According to sources in the know, HSCI on March 16 informed Shriram through a resolution by circulation that the company would become sick under SICA if equity shares were not allotted immediately.

According to SICA, a sick industrial unit is defined as a unit or a company (having been in existence for not less than five years) which is found at the end of any financial year to have incurred accumulated losses equal to or exceeding its entire net worth. The net worth is calculated as the sum total of the paid-up capital and free reserves of a company less the provisions and expenses, as may be prescribed. An industrial unit is also regarded as potentially sick or a weak unit if at the end of any financial year, it has accumulated losses equal to or exceeding 50 per cent of its average net worth in the immediately preceding four financial years and has failed to repay debts to its creditor(s) in three consecutive quarters on demand made in writing for such repayment.

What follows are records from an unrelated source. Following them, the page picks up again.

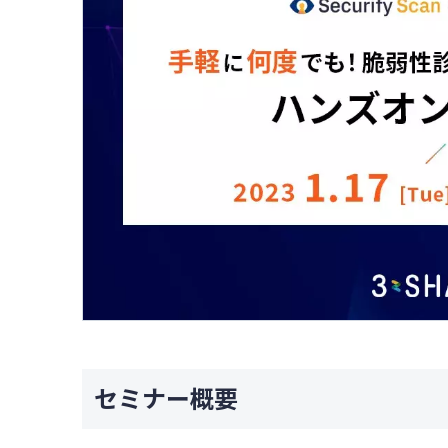
セミナー概要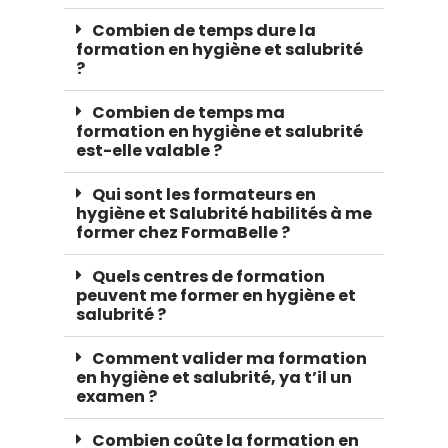
Combien de temps dure la
formation en hygiène et salubrité
?
Combien de temps ma
formation en hygiène et salubrité
est-elle valable ?
Qui sont les formateurs en
hygiène et Salubrité habilités à me
former chez FormaBelle ?
Quels centres de formation
peuvent me former en hygiène et
salubrité ?
Comment valider ma formation
en hygiène et salubrité, ya t’il un
examen ?
Combien coûte la formation en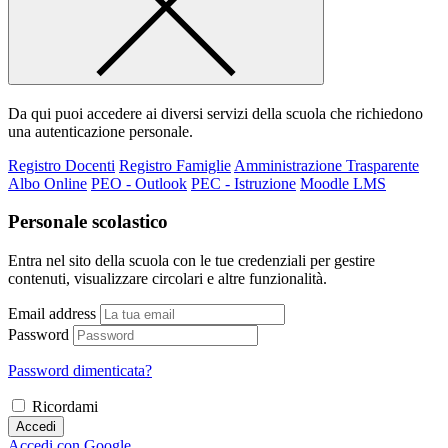
Da qui puoi accedere ai diversi servizi della scuola che richiedono
una autenticazione personale.
Registro Docenti
Registro Famiglie
Amministrazione Trasparente
Albo Online
PEO - Outlook
PEC - Istruzione
Moodle LMS
Personale scolastico
Entra nel sito della scuola con le tue credenziali per gestire
contenuti, visualizzare circolari e altre funzionalità.
Email address
Password
Password dimenticata?
Ricordami
Accedi
Accedi con Google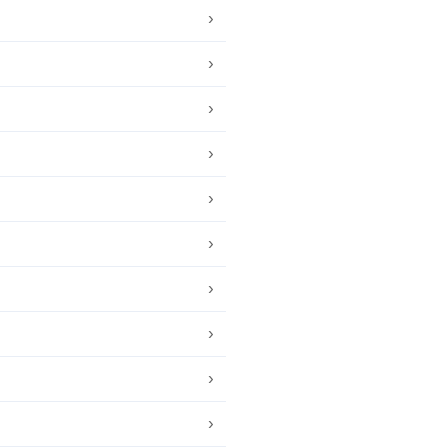
›
›
›
›
›
›
›
›
›
›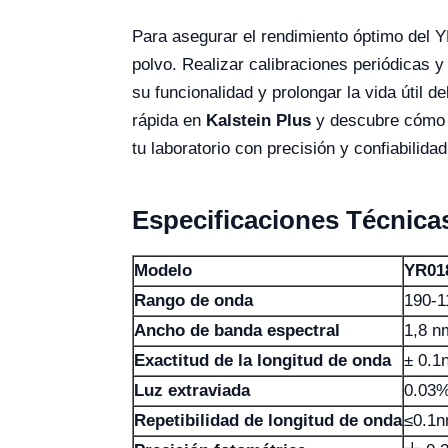
Para asegurar el rendimiento óptimo del Y
polvo. Realizar calibraciones periódicas
su funcionalidad y prolongar la vida útil 
rápida en
Kalstein Plus
y descubre cómo e
tu laboratorio con precisión y confiabilid
Especificaciones Técnica
Modelo
YR01
Rango de onda
190-1
Ancho de banda espectral
1,8 n
Exactitud de la longitud de onda
± 0.1
Luz extraviada
0.03%
Repetibilidad de longitud de onda
≤0.1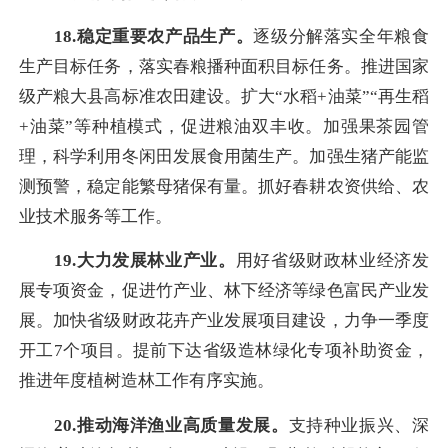
18.稳定重要农产品生产。
逐级分解落实全年粮食
生产目标任务，落实春粮播种面积目标任务。推进国家
级产粮大县高标准农田建设。扩大“水稻+油菜”“再生稻
+油菜”等种植模式，促进粮油双丰收。加强果茶园管
理，科学利用冬闲田发展食用菌生产。加强生猪产能监
测预警，稳定能繁母猪保有量。抓好春耕农资供给、农
业技术服务等工作。
19.大力发展林业产业。
用好省级财政林业经济发
展专项资金，促进竹产业、林下经济等绿色富民产业发
展。加快省级财政花卉产业发展项目建设，力争一季度
开工7个项目。提前下达省级造林绿化专项补助资金，
推进年度植树造林工作有序实施。
20.推动海洋渔业高质量发展。
支持种业振兴、深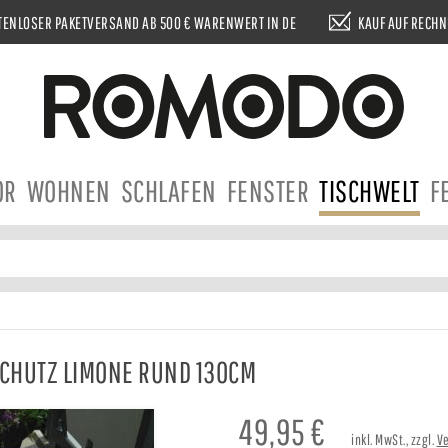
ENLOSER PAKETVERSAND AB 500 € WARENWERT IN DE
KAUF AUF RECH
OR
WOHNEN
SCHLAFEN
FENSTER
TISCHWELT
F
SCHUTZ LIMONE RUND 130CM
49,95
€
inkl. MwSt., zzgl.
V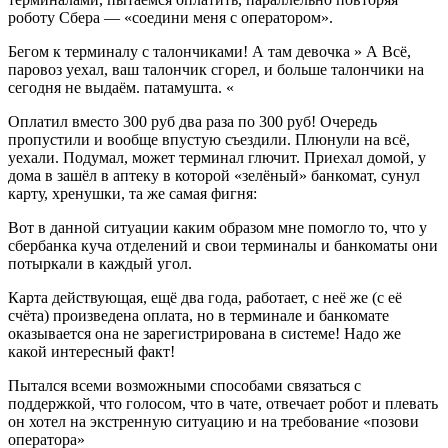
роботу Сбера — «соедини меня с оператором».
Бегом к терминалу с талончиками! А там девочка » А Всё,
паровоз уехал, ваш талончик сгорел, и больше талончики на
сегодня не выдаём. патамушта. «
Оплатил вместо 300 руб два раза по 300 руб! Очередь
пропустили и вообще впустую съездили. Плюнули на всё,
уехали. Подумал, может терминал глючит. Приехал домой, у
дома в зашёл в аптеку в которой «зелёный» банкомат, сунул
карту, хренушки, та же самая фигня:
Вот в данной ситуации каким образом мне помогло то, что у
сбербанка куча отделений и свои терминалы и банкоматы они
потыркали в каждый угол.
Карта действующая, ещё два года, работает, с неё же (с её
счёта) произведена оплата, но в терминале и банкомате
оказывается она не зарегистрирована в системе! Надо же
какой интересный факт!
Пытался всеми возможными способами связаться с
поддержкой, что голосом, что в чате, отвечает робот и плевать
он хотел на экстренную ситуацию и на требование «позови
оператора»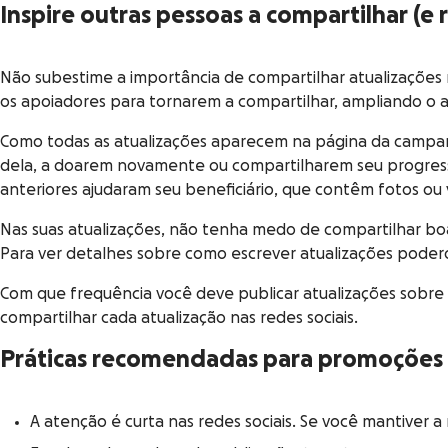
Inspire outras pessoas a compartilhar (e
Não subestime a importância de compartilhar atualizações 
os apoiadores para tornarem a compartilhar, ampliando o 
Como todas as atualizações aparecem na página da campanha
dela, a doarem novamente ou compartilharem seu progress
anteriores ajudaram seu beneficiário, que contêm fotos 
Nas suas atualizações, não tenha medo de compartilhar boa
Para ver detalhes sobre como escrever atualizações podero
Com que frequência você deve publicar atualizações sobr
compartilhar cada atualização nas redes sociais.
Práticas recomendadas para promoções 
A atenção é curta nas redes sociais. Se você mantive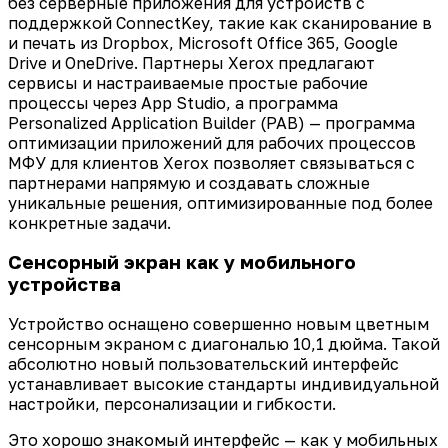
без серверные приложения для устройств с
поддержкой ConnectKey, такие как сканирование в
и печать из Dropbox, Microsoft Office 365, Google
Drive и OneDrive. Партнеры Xerox предлагают
сервисы и настраиваемые простые рабочие
процессы через App Studio, а программа
Personalized Application Builder (PAB) — программа
оптимизации приложений для рабочих процессов
МФУ для клиентов Xerox позволяет связываться с
партнерами напрямую и создавать сложные
уникальные решения, оптимизированные под более
конкретные задачи.
Сенсорный экран как у мобильного
устройства
Устройство оснащено совершенно новым цветным
сенсорным экраном с диагональю 10,1 дюйма. Такой
абсолютно новый пользовательский интерфейс
устанавливает высокие стандарты индивидуальной
настройки, персонализации и гибкости.
Это хорошо знакомый интерфейс — как у мобильных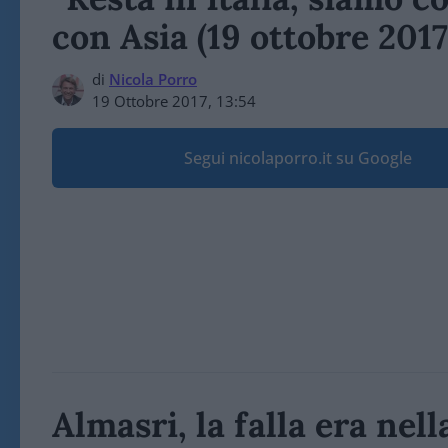
con Asia (19 ottobre 2017
di
Nicola Porro
19 Ottobre 2017, 13:54
Segui nicolaporro.it su Google
Almasri, la falla era nel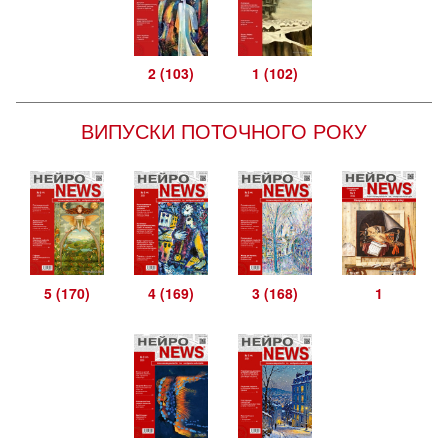
2 (103)
1 (102)
ВИПУСКИ ПОТОЧНОГО РОКУ
5 (170)
4 (169)
3 (168)
1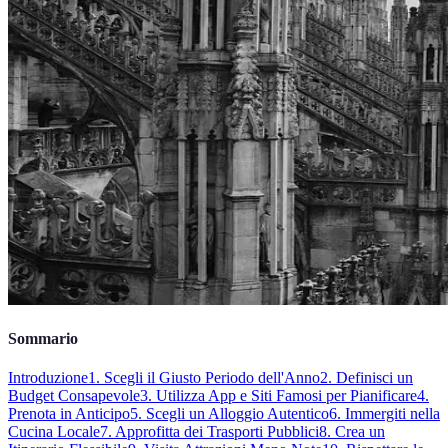
Sommario
Introduzione
1. Scegli il Giusto Periodo dell'Anno
2. Definisci un
Budget Consapevole
3. Utilizza App e Siti Famosi per Pianificare
4.
Prenota in Anticipo
5. Scegli un Alloggio Autentico
6. Immergiti nella
Cucina Locale
7. Approfitta dei Trasporti Pubblici
8. Crea un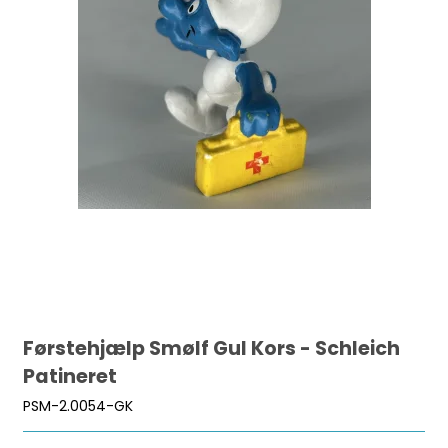
Førstehjælp Smølf Gul Kors - Schleich
Patineret
PSM-2.0054-GK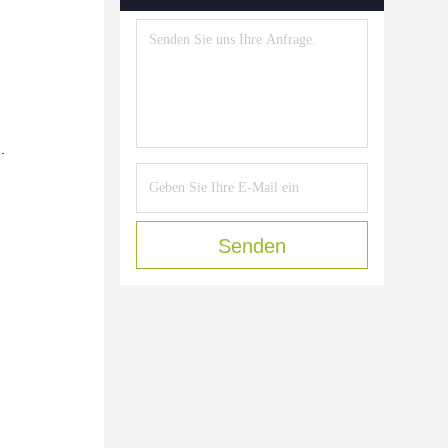
.
Senden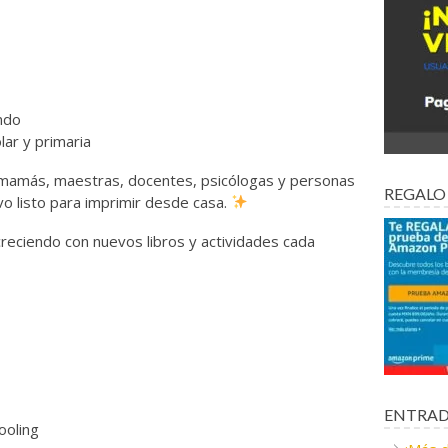
ndo
lar y primaria
mamás, maestras, docentes, psicólogas y personas
REGALO
o listo para imprimir desde casa.
creciendo con nuevos libros y actividades cada
ENTRAD
ooling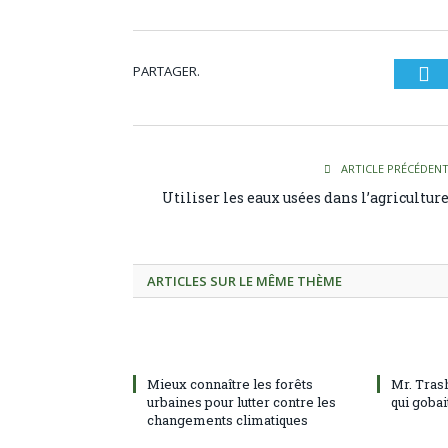
PARTAGER.
Tw
ARTICLE PRÉCÉDEN
Utiliser les eaux usées dans l’agricultur
ARTICLES SUR LE MÊME THÈME
Mieux connaître les forêts
Mr. Tras
urbaines pour lutter contre les
qui gobai
changements climatiques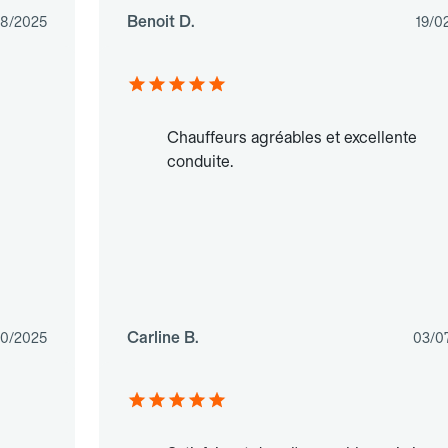
Benoit D.
08/2025
19/0
Chauffeurs agréables et excellente
conduite.
Carline B.
10/2025
03/0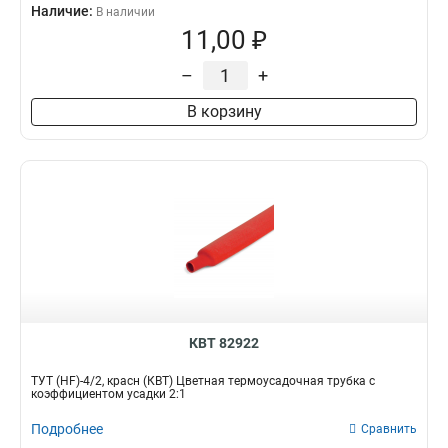
Наличие:
В наличии
11,00 ₽
–
+
В корзину
КВТ 82922
ТУТ (HF)-4/2, красн (КВТ) Цветная термоусадочная трубка с
коэффициентом усадки 2:1
Подробнее
Сравнить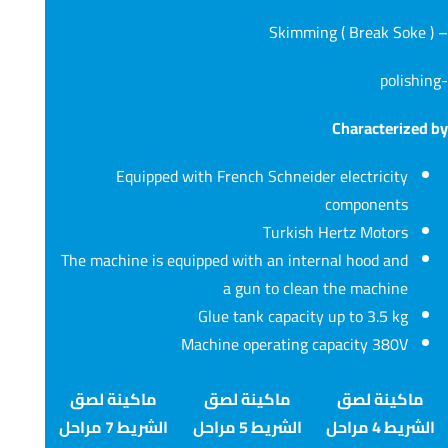
– Skimming ( Break Soke )
-polishing
Characterized by
Equipped with French Schneider electricity
components
Turkish Hertz Motors
The machine is equipped with an internal hood and
a gun to clean the machine
Glue tank capacity up to 3.5 kg
Machine operating capacity 380V
ماكينة لصق
ماكينة لصق
ماكينة لصق
الشريط 4 مراحل
الشريط 5 مراحل
الشريط 7 مراحل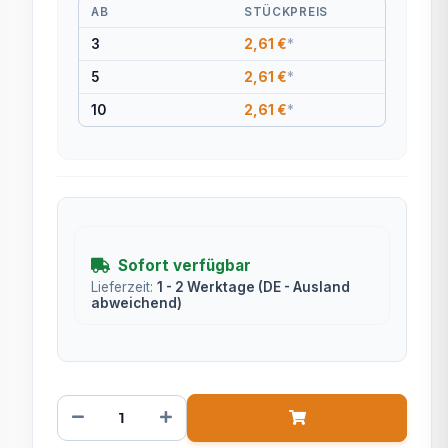
AB
STÜCKPREIS
3
2,61 €
*
5
2,61 €
*
10
2,61 €
*
Sofort verfügbar
Lieferzeit:
1 - 2 Werktage
(DE - Ausland
abweichend)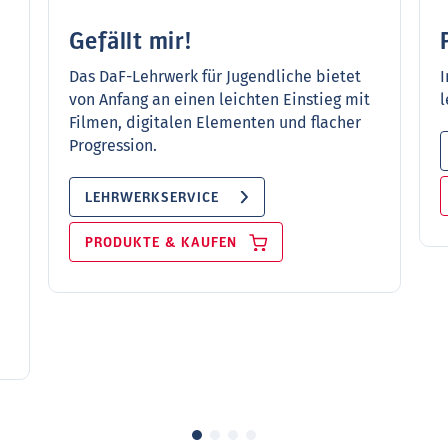
Gefällt mir!
Das DaF-Lehrwerk für Jugendliche bietet
I
von Anfang an einen leichten Einstieg mit
l
Filmen, digitalen Elementen und flacher
Progression.
LEHRWERKSERVICE
PRODUKTE & KAUFEN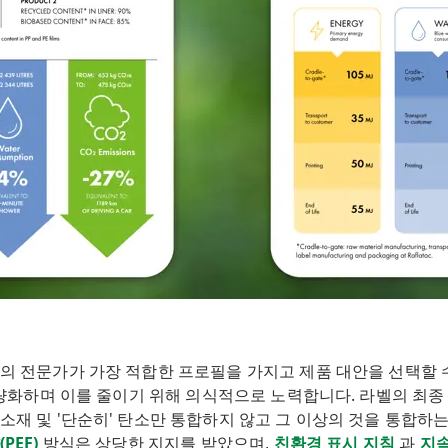
측의 전문가가 가장 적합한 프로필을 가지고 제품 대안을 선택할 
 정량화하며 이를 줄이기 위해 의식적으로 노력합니다. 라벨의 최종
 소재 및 '단순히' 탄소만 통합하지 않고 그 이상의 것을 통합하
PEF)
방식은 상당한 지지를 받았으며,
친환경 표시 지침
과
지속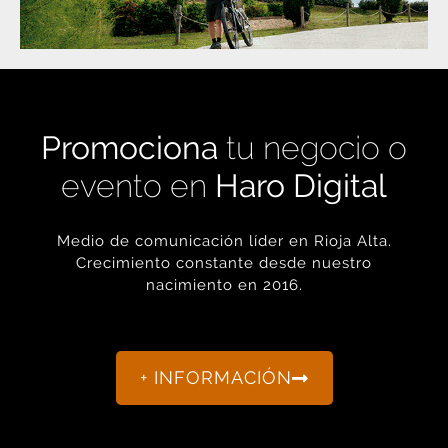
Promociona
tu negocio o
evento en
Haro Digital
Medio de comunicación líder en Rioja Alta.
Crecimiento constante desde nuestro
nacimiento en 2016.
+ INFORMACIÓN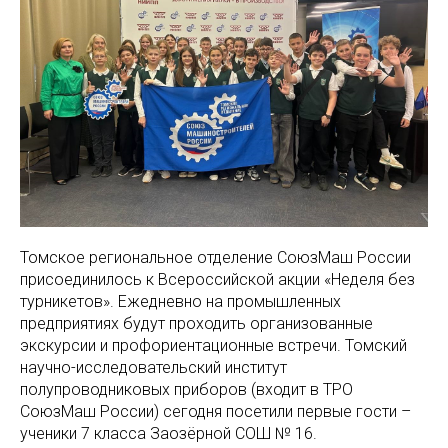
Томское региональное отделение СоюзМаш России
присоединилось к Всероссийской акции «Неделя без
турникетов». Ежедневно на промышленных
предприятиях будут проходить организованные
экскурсии и профориентационные встречи. Томский
научно-исследовательский институт
полупроводниковых приборов (входит в ТРО
СоюзМаш России) сегодня посетили первые гости –
ученики 7 класса Заозёрной СОШ № 16.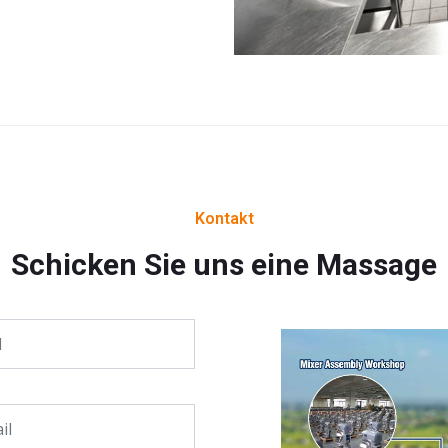
Kontakt
Schicken Sie uns eine Massage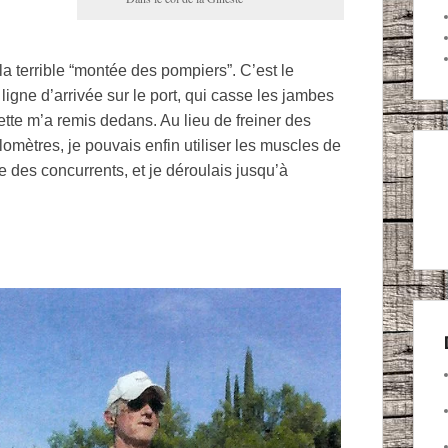
a terrible “montée des pompiers”. C’est le
ligne d’arrivée sur le port, qui casse les jambes
tte m’a remis dedans. Au lieu de freiner des
omètres, je pouvais enfin utiliser les muscles de
des concurrents, et je déroulais jusqu’à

UIL had declined to participate in the rights issue in October and had opted to sell out its stake in the joint venture company. However, tensions surfaced between the two partners over the valuation of the shares to be sold by UIL. The minority shareholder alleged lapses in corporate governance in the management of board affairs, saying critical resolutions regarding buying out the company’s shares were passed without meaningful discussions.

Honda, which commenced sales operations in India with flagship sedan City in 1998, has seen its market share drop over the past decade due to increased competition from global players. The company’s lack of diesel engines has only added to its cup of woes in the domestic market. Last financial year (2011-12), its sales declined 8.5 per cent to 54,427 vehicles. Though sales were limited during the period due to constraints in the supply of components from Japan and Thailand, HSCI’s volumes saw a drop even in the previous financial year (2010-11). This was at a time when the overall automobile industry in India grew by a scorching 29 per cent to sell 2.52 million units.

Post the resumption of normal production in February this year, HSCI’s sales grew 83 per cent in February to 8,856 units and 208 per cent in March to 11,016 units.

The company introduced its first small car, the Brio, in October last year, after more than a decade of selling large cars in the country. HSCI’s market share has dipped to less than two per cent, whereas compatriot Toyota has raced ahead, selling 136,000 units last year to become the fifth largest car maker in the country.